Tracemalloc giving wrong numbers for memory?

Let’s take a look at this code:

import tracemalloc
import numpy as np

tracemalloc.start()
a = np.ones((3, 1024, 1024, 1024), dtype=np.uint8)
current, peak = tracemalloc.get_traced_memory()
print(f'Current: {current / 1024**2:.2f} [GB], peak: {peak / 1024**2:.2f} [GB] / 1024**2')

The output I get is

Current: 3072.00 [MB], peak: 3072.00 [MB]

Obviously, we expect an array with a size of about 3 GB, so this looks good. However, if we do the same thing in PyTorch, i.e.

import torch
import tracemalloc

tracemalloc.start()
x = torch.ones((3, 1024, 1024, 1024), dtype=torch.uint8)
current, peak = tracemalloc.get_traced_memory()
print(f'Current: {current / 1024**2:.2f} [MB], peak: {peak / 1024**2:.2f} [MB]')

I get the following output:

0.00 [MB], 0.00 [MB]

Something seems to be off. I tested PyTorch version 1.9.0 and Python version 3.8.10.


My question is: Is this expected behavior? I myself am surprised.

I don’t know anything about how tensor.ones is implemented (source code). My guess would be that it is similar to lazy evaluation/generator. PyTorch will not allocate memory and fill it with 1’s until the tensor is actually needed for operation on the hardware. This way, PyTorch doesn’t waste precious resources (there tends to be lots of data to be processed in ML/data science) with data that is not needed immediately.

@tiramisuNcustard I tried the same thing with torch.rand() instead of torch.ones() - though I had to use dtype = torch.float32 in that case - and basically observed the same behavior. Do you think PyTorch will still not fill the tensor up with random numbers before we do some operations on it?

Also, any way we can explicitly test your hypothesis? For example by doing operations on the tensor that force PyTorch to write the tensor onto the hardware, but that are not memory-intensive?

@Imahn, I would create two 1 GB random tensors. Check the memory allocation. Then multiply the two tensors and store it in a variable. Then check the memory allocation again. If there is a difference in the two memory allocation checks then I would be satisfied with my answer. The reason I am suggesting 1GB is because, again, I don’t know how PyTorch implements these functions (will they allocate memory if the size is not too large - let’s say for example < 200 MB?).

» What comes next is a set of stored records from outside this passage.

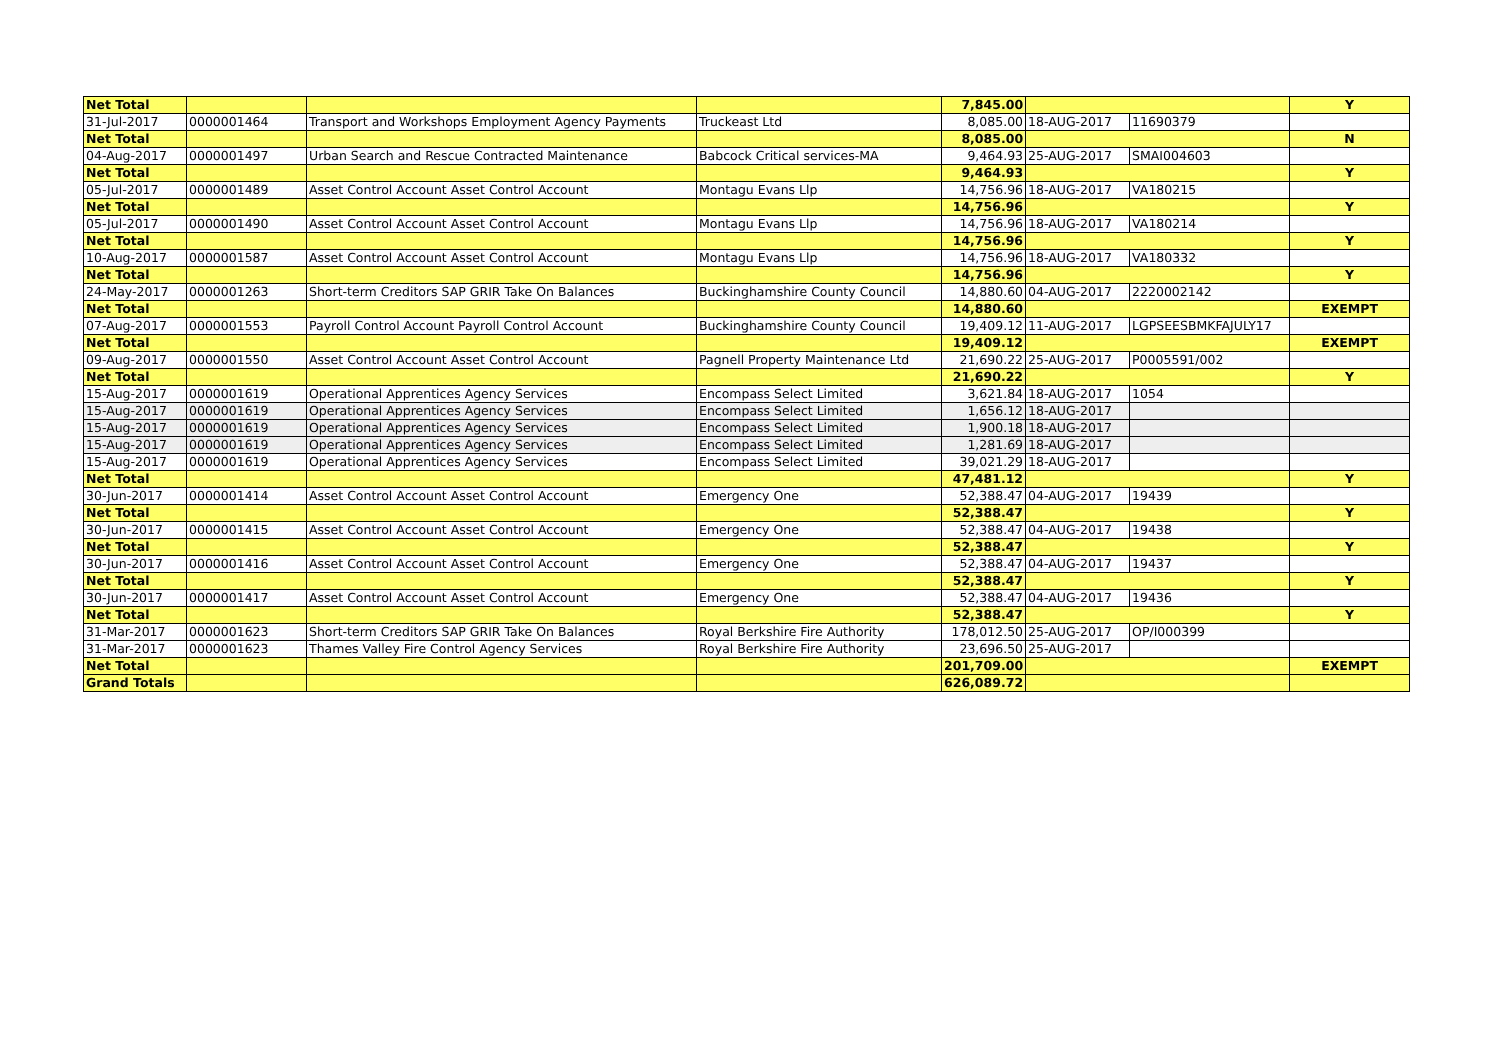| Net Total | | | | 7,845.00 | | | Y |
| 31-Jul-2017 | 0000001464 | Transport and Workshops Employment Agency Payments | Truckeast Ltd | 8,085.00 | 18-AUG-2017 | 11690379 | |
| Net Total | | | | 8,085.00 | | | N |
| 04-Aug-2017 | 0000001497 | Urban Search and Rescue Contracted Maintenance | Babcock Critical services-MA | 9,464.93 | 25-AUG-2017 | SMAI004603 | |
| Net Total | | | | 9,464.93 | | | Y |
| 05-Jul-2017 | 0000001489 | Asset Control Account Asset Control Account | Montagu Evans Llp | 14,756.96 | 18-AUG-2017 | VA180215 | |
| Net Total | | | | 14,756.96 | | | Y |
| 05-Jul-2017 | 0000001490 | Asset Control Account Asset Control Account | Montagu Evans Llp | 14,756.96 | 18-AUG-2017 | VA180214 | |
| Net Total | | | | 14,756.96 | | | Y |
| 10-Aug-2017 | 0000001587 | Asset Control Account Asset Control Account | Montagu Evans Llp | 14,756.96 | 18-AUG-2017 | VA180332 | |
| Net Total | | | | 14,756.96 | | | Y |
| 24-May-2017 | 0000001263 | Short-term Creditors SAP GRIR Take On Balances | Buckinghamshire County Council | 14,880.60 | 04-AUG-2017 | 2220002142 | |
| Net Total | | | | 14,880.60 | | | EXEMPT |
| 07-Aug-2017 | 0000001553 | Payroll Control Account Payroll Control Account | Buckinghamshire County Council | 19,409.12 | 11-AUG-2017 | LGPSEESBMKFAJULY17 | |
| Net Total | | | | 19,409.12 | | | EXEMPT |
| 09-Aug-2017 | 0000001550 | Asset Control Account Asset Control Account | Pagnell Property Maintenance Ltd | 21,690.22 | 25-AUG-2017 | P0005591/002 | |
| Net Total | | | | 21,690.22 | | | Y |
| 15-Aug-2017 | 0000001619 | Operational Apprentices Agency Services | Encompass Select Limited | 3,621.84 | 18-AUG-2017 | 1054 | |
| 15-Aug-2017 | 0000001619 | Operational Apprentices Agency Services | Encompass Select Limited | 1,656.12 | 18-AUG-2017 | | |
| 15-Aug-2017 | 0000001619 | Operational Apprentices Agency Services | Encompass Select Limited | 1,900.18 | 18-AUG-2017 | | |
| 15-Aug-2017 | 0000001619 | Operational Apprentices Agency Services | Encompass Select Limited | 1,281.69 | 18-AUG-2017 | | |
| 15-Aug-2017 | 0000001619 | Operational Apprentices Agency Services | Encompass Select Limited | 39,021.29 | 18-AUG-2017 | | |
| Net Total | | | | 47,481.12 | | | Y |
| 30-Jun-2017 | 0000001414 | Asset Control Account Asset Control Account | Emergency One | 52,388.47 | 04-AUG-2017 | 19439 | |
| Net Total | | | | 52,388.47 | | | Y |
| 30-Jun-2017 | 0000001415 | Asset Control Account Asset Control Account | Emergency One | 52,388.47 | 04-AUG-2017 | 19438 | |
| Net Total | | | | 52,388.47 | | | Y |
| 30-Jun-2017 | 0000001416 | Asset Control Account Asset Control Account | Emergency One | 52,388.47 | 04-AUG-2017 | 19437 | |
| Net Total | | | | 52,388.47 | | | Y |
| 30-Jun-2017 | 0000001417 | Asset Control Account Asset Control Account | Emergency One | 52,388.47 | 04-AUG-2017 | 19436 | |
| Net Total | | | | 52,388.47 | | | Y |
| 31-Mar-2017 | 0000001623 | Short-term Creditors SAP GRIR Take On Balances | Royal Berkshire Fire Authority | 178,012.50 | 25-AUG-2017 | OP/I000399 | |
| 31-Mar-2017 | 0000001623 | Thames Valley Fire Control Agency Services | Royal Berkshire Fire Authority | 23,696.50 | 25-AUG-2017 | | |
| Net Total | | | | 201,709.00 | | | EXEMPT |
| Grand Totals | | | | 626,089.72 | | | |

@tiramisuNcustard Sorry for late reply. I tested the following code (x and y should roughly occupy 1 GB of memory):

import torch 
import tracemalloc

tracemalloc.start()
x = torch.rand(256, 1024, 1024)
y = torch.rand(256, 1024, 1024)
current, peak = tracemalloc.get_traced_memory()
out = x * y
current_mult, peak_mult = tracemalloc.get_traced_memory()
print(f'Current/peak before multiplication [GB]: {current / 1024**3:.2f}, '
      f'peak before multiplication: {peak / 1024**3:.2f} [GB]'
      f'\nCurrent/peak after multiplication [GB]: {current_mult}, {peak_mult}'
      f'\nTensor dtype: {x.dtype}, output shape: {out.shape}')

The output is:

Current/peak before multiplication [GB]: 0.00, 0.00 
Current/peak after multiplication [GB]: 192.00, 192.00
Tensor dtype: torch.float32, output shape: torch.Size([256, 1024, 1024])

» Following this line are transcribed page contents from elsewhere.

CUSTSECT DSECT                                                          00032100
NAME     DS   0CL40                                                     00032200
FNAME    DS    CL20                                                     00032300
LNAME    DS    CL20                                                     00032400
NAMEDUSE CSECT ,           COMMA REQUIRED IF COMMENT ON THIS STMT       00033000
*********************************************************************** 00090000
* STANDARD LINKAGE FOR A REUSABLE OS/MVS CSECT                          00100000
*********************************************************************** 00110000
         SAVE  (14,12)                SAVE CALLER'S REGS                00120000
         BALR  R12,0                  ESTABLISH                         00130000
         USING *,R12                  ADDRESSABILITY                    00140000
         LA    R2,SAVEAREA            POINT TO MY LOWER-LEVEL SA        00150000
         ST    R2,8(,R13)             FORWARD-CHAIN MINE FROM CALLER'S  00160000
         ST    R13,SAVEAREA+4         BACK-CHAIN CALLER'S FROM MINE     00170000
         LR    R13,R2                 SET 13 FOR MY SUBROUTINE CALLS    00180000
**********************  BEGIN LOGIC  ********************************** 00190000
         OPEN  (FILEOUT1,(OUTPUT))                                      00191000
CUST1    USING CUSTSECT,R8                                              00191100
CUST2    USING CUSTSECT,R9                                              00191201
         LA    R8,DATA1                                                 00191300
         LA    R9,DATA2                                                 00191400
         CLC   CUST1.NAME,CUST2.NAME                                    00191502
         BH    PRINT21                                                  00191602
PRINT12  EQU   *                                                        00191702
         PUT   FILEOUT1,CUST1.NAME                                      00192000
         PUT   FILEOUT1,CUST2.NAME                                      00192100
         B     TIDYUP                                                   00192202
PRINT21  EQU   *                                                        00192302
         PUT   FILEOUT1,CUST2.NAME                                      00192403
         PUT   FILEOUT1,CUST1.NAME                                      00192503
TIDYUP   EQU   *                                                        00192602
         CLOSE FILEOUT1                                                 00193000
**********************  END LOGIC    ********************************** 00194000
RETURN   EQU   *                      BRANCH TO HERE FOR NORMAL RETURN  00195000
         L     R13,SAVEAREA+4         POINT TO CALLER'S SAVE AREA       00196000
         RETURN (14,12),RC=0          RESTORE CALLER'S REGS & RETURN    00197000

Tbh, I’m now totally puzzled about why the memory consumption is so huge after the multiplication (192 GB)? I would have expected 2 GB for x and y, and maybe a few GB for the multiplication, but O(100) GB for a multiplication sounds like a lot too me?

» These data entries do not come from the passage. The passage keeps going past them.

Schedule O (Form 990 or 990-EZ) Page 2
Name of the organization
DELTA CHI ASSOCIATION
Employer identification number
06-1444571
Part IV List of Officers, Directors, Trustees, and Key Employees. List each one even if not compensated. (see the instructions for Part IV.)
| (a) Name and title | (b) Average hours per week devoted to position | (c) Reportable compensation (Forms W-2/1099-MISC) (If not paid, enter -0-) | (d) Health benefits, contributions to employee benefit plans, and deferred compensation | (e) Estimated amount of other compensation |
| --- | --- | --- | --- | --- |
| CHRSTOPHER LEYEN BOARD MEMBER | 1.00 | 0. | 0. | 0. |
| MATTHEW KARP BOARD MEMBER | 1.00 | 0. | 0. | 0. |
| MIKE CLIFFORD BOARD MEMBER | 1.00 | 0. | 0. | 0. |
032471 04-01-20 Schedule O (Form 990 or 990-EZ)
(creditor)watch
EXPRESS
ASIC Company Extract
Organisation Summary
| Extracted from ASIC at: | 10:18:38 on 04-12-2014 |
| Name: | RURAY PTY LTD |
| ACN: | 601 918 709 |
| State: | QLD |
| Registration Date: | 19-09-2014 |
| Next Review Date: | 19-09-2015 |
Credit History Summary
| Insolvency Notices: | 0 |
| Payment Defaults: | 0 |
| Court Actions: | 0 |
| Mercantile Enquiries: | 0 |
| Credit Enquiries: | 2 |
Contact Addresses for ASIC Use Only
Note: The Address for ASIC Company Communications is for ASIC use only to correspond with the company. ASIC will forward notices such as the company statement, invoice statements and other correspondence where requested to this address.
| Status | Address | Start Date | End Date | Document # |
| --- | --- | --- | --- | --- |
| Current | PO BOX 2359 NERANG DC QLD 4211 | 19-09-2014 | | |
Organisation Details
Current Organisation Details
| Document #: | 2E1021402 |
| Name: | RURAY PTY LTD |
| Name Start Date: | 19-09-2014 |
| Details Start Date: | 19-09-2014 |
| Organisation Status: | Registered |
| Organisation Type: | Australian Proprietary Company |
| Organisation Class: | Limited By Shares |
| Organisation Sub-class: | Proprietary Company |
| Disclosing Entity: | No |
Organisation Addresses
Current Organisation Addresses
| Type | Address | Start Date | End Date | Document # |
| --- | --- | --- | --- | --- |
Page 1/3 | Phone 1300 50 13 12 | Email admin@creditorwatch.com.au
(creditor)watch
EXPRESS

@Imahn, Your first print statement is the following Current/peak before multiplication [GB]: {current / 1024**3:.2f}, if we copy it over to the print statement after the multiplication i.e. Current/peak after multiplication [GB]: {current_mult / 1024**3:.2f} what do we get?

Maybe, the missing / 1024**3:.2f is causing the trouble?

@tiramisuNcustard Sorry, totally right. Corrected output:

Current/peak before multiplication [GB]: 0.00, 0.00 
Current/peak after multiplication [GB]: 0.00, 0.00

What does out.element_size() * out.nelement() give you? Can you use it before current_mult, peak_mult = tracemalloc.get_traced_memory() and see what it shows?

Sure, before

current_mult, peak_mult = tracemalloc.get_traced_memory()

I added

print(f'Expected memory consump [GB]: {out.nelement() * out.element_size() / 1024**3:.2f}')

(as you suggested), the output is

Expected memory consump [GB]: 1.00

I did the same for x and y before

current, peak = tracemalloc.get_traced_memory()

and I get for both x and y 1 GB each as the expected memory consumption…